Material for this exercise below:

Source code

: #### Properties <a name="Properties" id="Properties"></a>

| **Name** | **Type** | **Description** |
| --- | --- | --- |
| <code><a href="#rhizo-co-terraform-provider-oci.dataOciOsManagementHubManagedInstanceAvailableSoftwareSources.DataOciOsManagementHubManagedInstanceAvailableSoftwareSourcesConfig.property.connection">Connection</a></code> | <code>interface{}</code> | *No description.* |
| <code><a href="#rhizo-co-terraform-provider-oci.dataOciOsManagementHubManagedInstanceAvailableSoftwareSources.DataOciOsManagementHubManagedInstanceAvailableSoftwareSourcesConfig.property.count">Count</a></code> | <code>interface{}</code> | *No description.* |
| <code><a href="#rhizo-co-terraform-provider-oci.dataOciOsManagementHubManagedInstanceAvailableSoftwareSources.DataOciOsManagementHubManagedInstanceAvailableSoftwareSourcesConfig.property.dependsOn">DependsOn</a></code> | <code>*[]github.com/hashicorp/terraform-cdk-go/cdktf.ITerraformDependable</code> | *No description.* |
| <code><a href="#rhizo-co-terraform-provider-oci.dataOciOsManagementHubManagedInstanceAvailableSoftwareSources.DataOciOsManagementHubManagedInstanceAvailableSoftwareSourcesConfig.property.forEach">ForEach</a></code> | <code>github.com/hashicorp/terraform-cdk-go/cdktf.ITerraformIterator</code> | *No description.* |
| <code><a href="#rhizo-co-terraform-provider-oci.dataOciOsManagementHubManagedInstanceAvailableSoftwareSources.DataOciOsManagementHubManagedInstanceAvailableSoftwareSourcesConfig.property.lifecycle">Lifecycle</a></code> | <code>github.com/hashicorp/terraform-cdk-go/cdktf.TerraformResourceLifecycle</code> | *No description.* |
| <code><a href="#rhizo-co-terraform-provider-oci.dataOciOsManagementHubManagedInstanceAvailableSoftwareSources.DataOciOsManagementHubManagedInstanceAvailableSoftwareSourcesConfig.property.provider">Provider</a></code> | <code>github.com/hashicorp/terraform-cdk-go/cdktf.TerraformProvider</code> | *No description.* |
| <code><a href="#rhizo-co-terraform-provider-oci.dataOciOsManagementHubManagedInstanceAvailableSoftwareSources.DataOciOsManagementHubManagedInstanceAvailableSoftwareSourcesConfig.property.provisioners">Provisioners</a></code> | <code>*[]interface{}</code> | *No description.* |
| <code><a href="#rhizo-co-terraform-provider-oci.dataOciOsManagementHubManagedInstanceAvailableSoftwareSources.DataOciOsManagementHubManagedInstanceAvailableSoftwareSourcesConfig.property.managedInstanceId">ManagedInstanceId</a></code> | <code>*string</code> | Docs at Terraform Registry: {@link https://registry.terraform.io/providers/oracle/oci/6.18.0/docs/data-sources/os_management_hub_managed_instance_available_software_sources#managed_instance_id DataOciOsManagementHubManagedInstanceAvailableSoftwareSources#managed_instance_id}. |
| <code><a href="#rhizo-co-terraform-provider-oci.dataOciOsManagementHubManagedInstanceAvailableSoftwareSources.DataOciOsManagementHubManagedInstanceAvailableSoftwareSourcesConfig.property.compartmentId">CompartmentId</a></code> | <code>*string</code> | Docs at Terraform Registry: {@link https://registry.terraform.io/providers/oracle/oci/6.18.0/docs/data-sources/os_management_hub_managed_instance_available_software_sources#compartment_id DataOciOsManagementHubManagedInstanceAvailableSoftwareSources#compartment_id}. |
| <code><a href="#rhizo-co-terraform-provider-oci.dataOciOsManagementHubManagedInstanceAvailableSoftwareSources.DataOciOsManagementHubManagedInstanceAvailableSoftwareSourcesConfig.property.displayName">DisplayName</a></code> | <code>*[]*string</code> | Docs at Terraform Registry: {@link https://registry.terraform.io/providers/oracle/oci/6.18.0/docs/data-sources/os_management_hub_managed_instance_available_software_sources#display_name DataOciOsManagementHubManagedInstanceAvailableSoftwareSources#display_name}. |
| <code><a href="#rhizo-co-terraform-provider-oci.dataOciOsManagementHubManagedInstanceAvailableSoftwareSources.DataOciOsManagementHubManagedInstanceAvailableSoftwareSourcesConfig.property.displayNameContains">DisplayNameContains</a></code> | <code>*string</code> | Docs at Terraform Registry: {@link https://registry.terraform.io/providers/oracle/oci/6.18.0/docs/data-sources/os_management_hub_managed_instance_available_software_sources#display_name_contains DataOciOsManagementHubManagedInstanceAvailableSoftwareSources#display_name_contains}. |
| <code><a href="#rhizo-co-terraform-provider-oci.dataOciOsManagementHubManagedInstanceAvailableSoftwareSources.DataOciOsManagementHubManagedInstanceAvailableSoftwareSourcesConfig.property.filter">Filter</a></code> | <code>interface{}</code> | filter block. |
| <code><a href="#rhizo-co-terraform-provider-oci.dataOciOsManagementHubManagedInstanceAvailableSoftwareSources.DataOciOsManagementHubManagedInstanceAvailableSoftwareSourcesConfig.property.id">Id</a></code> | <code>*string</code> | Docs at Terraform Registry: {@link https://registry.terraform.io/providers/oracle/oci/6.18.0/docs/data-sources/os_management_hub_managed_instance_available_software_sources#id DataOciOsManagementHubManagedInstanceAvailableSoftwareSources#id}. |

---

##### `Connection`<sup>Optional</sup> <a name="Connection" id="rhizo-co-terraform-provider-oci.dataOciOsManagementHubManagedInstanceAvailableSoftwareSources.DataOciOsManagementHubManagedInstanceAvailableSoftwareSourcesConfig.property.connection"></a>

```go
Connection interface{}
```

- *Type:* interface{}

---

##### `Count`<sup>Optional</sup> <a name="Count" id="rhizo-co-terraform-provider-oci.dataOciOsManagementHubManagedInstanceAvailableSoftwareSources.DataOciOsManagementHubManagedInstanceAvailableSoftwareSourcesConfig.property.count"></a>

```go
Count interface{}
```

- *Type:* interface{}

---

End of Material for this exercise.

Exercise requirements: Wherever the word "Optional" appears in a line of the data, copy that line.

Completed task:
##### `Connection`<sup>Optional</sup> <a name="Connection" id="rhizo-co-terraform-provider-oci.dataOciOsManagementHubManagedInstanceAvailableSoftwareSources.DataOciOsManagementHubManagedInstanceAvailableSoftwareSourcesConfig.property.connection"></a>
##### `Count`<sup>Optional</sup> <a name="Count" id="rhizo-co-terraform-provider-oci.dataOciOsManagementHubManagedInstanceAvailableSoftwareSources.DataOciOsManagementHubManagedInstanceAvailableSoftwareSourcesConfig.property.count"></a>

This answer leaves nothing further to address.